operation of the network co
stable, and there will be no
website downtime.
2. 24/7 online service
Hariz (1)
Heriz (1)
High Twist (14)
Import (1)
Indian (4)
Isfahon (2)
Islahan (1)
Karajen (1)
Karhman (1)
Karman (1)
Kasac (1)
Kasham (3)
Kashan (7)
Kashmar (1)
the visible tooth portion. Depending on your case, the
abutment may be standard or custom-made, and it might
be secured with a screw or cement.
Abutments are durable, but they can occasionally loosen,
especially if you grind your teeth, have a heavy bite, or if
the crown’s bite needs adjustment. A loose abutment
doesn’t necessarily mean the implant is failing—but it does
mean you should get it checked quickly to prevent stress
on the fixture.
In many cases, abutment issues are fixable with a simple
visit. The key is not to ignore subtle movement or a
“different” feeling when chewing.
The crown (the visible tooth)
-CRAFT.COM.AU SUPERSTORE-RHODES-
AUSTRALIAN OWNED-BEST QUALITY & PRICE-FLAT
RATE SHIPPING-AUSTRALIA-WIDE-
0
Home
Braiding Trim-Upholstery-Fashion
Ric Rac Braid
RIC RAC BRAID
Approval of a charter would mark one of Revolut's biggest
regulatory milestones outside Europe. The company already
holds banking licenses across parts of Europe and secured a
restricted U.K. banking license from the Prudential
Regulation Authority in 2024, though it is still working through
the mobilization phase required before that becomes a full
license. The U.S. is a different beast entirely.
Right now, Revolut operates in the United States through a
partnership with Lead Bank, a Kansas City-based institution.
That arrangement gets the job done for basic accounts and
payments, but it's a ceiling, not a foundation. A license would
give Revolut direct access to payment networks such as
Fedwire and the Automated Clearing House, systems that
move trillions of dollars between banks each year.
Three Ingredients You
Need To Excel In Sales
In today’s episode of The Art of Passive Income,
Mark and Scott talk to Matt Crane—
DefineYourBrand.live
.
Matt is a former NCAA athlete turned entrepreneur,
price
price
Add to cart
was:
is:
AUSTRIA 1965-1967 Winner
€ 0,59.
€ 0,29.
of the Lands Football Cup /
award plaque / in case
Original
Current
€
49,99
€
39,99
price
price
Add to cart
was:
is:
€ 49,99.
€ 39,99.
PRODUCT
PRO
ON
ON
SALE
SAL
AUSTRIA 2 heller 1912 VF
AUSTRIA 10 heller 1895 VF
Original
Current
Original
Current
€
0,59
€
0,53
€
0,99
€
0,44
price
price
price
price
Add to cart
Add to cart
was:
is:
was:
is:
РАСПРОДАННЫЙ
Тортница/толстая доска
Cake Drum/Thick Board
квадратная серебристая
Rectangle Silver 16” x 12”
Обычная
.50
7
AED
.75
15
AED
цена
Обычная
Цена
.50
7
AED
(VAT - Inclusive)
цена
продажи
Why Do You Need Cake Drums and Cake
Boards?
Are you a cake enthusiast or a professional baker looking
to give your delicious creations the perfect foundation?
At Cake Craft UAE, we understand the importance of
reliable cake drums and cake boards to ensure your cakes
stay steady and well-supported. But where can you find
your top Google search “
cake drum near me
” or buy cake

—————

Transcribe the whole listing above exactly, leaving nothing out.

operation of the network co
stable, and there will be no
website downtime.
2. 24/7 online service
Hariz (1)
Heriz (1)
High Twist (14)
Import (1)
Indian (4)
Isfahon (2)
Islahan (1)
Karajen (1)
Karhman (1)
Karman (1)
Kasac (1)
Kasham (3)
Kashan (7)
Kashmar (1)
the visible tooth portion. Depending on your case, the
abutment may be standard or custom-made, and it might
be secured with a screw or cement.
Abutments are durable, but they can occasionally loosen,
especially if you grind your teeth, have a heavy bite, or if
the crown’s bite needs adjustment. A loose abutment
doesn’t necessarily mean the implant is failing—but it does
mean you should get it checked quickly to prevent stress
on the fixture.
In many cases, abutment issues are fixable with a simple
visit. The key is not to ignore subtle movement or a
“different” feeling when chewing.
The crown (the visible tooth)
-CRAFT.COM.AU SUPERSTORE-RHODES-
AUSTRALIAN OWNED-BEST QUALITY & PRICE-FLAT
RATE SHIPPING-AUSTRALIA-WIDE-
0
Home
Braiding Trim-Upholstery-Fashion
Ric Rac Braid
RIC RAC BRAID
Approval of a charter would mark one of Revolut's biggest
regulatory milestones outside Europe. The company already
holds banking licenses across parts of Europe and secured a
restricted U.K. banking license from the Prudential
Regulation Authority in 2024, though it is still working through
the mobilization phase required before that becomes a full
license. The U.S. is a different beast entirely.
Right now, Revolut operates in the United States through a
partnership with Lead Bank, a Kansas City-based institution.
That arrangement gets the job done for basic accounts and
payments, but it's a ceiling, not a foundation. A license would
give Revolut direct access to payment networks such as
Fedwire and the Automated Clearing House, systems that
move trillions of dollars between banks each year.
Three Ingredients You
Need To Excel In Sales
In today’s episode of The Art of Passive Income,
Mark and Scott talk to Matt Crane—
DefineYourBrand.live
.
Matt is a former NCAA athlete turned entrepreneur,
price
price
Add to cart
was:
is:
AUSTRIA 1965-1967 Winner
€ 0,59.
€ 0,29.
of the Lands Football Cup /
award plaque / in case
Original
Current
€
49,99
€
39,99
price
price
Add to cart
was:
is:
€ 49,99.
€ 39,99.
PRODUCT
PRO
ON
ON
SALE
SAL
AUSTRIA 2 heller 1912 VF
AUSTRIA 10 heller 1895 VF
Original
Current
Original
Current
€
0,59
€
0,53
€
0,99
€
0,44
price
price
price
price
Add to cart
Add to cart
was:
is:
was:
is:
РАСПРОДАННЫЙ
Тортница/толстая доска
Cake Drum/Thick Board
квадратная серебристая
Rectangle Silver 16” x 12”
Обычная
.50
7
AED
.75
15
AED
цена
Обычная
Цена
.50
7
AED
(VAT - Inclusive)
цена
продажи
Why Do You Need Cake Drums and Cake
Boards?
Are you a cake enthusiast or a professional baker looking
to give your delicious creations the perfect foundation?
At Cake Craft UAE, we understand the importance of
reliable cake drums and cake boards to ensure your cakes
stay steady and well-supported. But where can you find
your top Google search “
cake drum near me
” or buy cake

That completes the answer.